DAMASCUS, Syria — Even in the capital of a country torn apart by civil war, Syrians have to find some way to enjoy themselves on a hot summer weekend.
So the pool at a Damascus luxury hotel was packed on a recent afternoon. The children playing in the water paid no attention to the frequent thump of artillery and shells from fighting on the city outskirts.
“This part of Damascus, the centre, is like Paris. But beyond that, you don’t go,” said a 26-year-old bank employee, lounging on the deck with his buddies, who took puffs from a thick cigar they passed among themselves. Like several others who spoke to The Associated Press, he talked on condition he not be identified, wary about drawing the attention of either side in the conflict.
Not that the centre is entirely safe. Just a day earlier, a mortar fired by rebels on the city edges landed just a block from the hotel, across the street from a church, knocking a chunk off the balcony of an apartment building. A few days later, on Monday, another mortar hit a neighbouring mosque, cracking its minaret and killing a passer-by.
The veneer of normalcy is thin in Damascus, the stronghold of President Bashar Assad’s rule, at a time when a conflict that has dragged on more for than 2 1/2 years nears a potentially crucial juncture: possible U.S. and Western airstrikes against the Syrian military in retaliation for an alleged chemical weapons attack last week.

▸ SUPPLIED RECORDS:

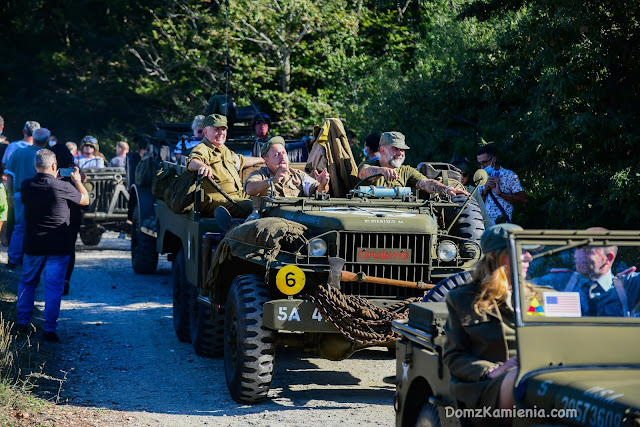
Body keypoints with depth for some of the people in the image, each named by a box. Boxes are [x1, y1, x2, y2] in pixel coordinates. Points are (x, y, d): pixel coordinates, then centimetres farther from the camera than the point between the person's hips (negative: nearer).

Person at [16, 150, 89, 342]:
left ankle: (22, 322, 24)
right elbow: (85, 200, 3)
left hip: (33, 244, 3)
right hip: (59, 246, -3)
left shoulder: (26, 186, -4)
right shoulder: (63, 187, -13)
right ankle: (49, 329, -2)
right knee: (54, 286, 1)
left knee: (27, 282, 20)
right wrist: (77, 180, 20)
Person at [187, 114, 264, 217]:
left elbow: (240, 161, 48)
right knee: (251, 207, -32)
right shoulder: (202, 149, -4)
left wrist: (262, 159, 60)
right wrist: (202, 166, -52)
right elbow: (192, 162, -28)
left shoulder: (224, 150, 28)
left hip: (239, 196, 10)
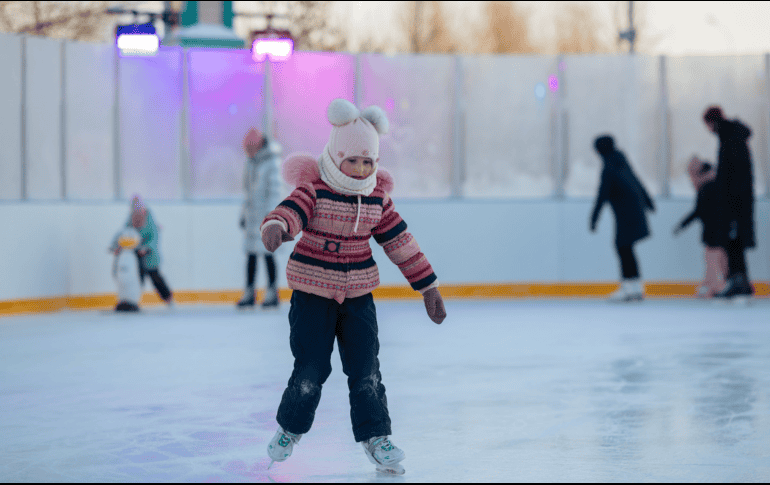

▸ WORK ITEM A:
Answer these questions about the Damascus news report:
(i) How old is the bank employee quoted at the hotel pool?
(ii) What did the mortar that landed on Monday hit?
(iii) For how long has the conflict dragged on, according to the report?
▸ WORK ITEM B:
Reproduce every line of the keypoint listing, including its explanatory lines, and offset each keypoint value (both pixel coordinates and the depth) by -111. Keep the person boxes unchanged and leave out the picture markers.

▸ EXERCISE SOLUTION A:
(i) He is 26 years old.
(ii) It hit a neighbouring mosque, cracking its minaret and killing a passer-by.
(iii) It has dragged on for more than 2 1/2 years.

▸ EXERCISE SOLUTION B:
Body keypoints with depth for some of the people in the image, each named by a box. Boxes are [x1, y1, x2, y2] in pixel coordinates. Points are (x, y, d): pixel coordinates, then centimetres farther from the camera than the point between the person's hips (negative: nearer).

Person at [16, 150, 89, 342]:
left ankle: (-89, 211, -87)
right elbow: (-26, 89, -108)
left hip: (-78, 133, -108)
right hip: (-52, 135, -114)
left shoulder: (-85, 75, -115)
right shoulder: (-48, 76, -124)
right ankle: (-62, 218, -113)
right knee: (-57, 175, -110)
left knee: (-84, 171, -91)
right wrist: (-34, 69, -91)
Person at [187, 114, 264, 217]:
left elbow: (129, 50, -63)
right knee: (140, 96, -143)
right shoulder: (91, 38, -115)
left wrist: (151, 48, -51)
right wrist: (91, 55, -163)
right elbow: (81, 51, -139)
left shoulder: (113, 39, -83)
left hip: (128, 85, -101)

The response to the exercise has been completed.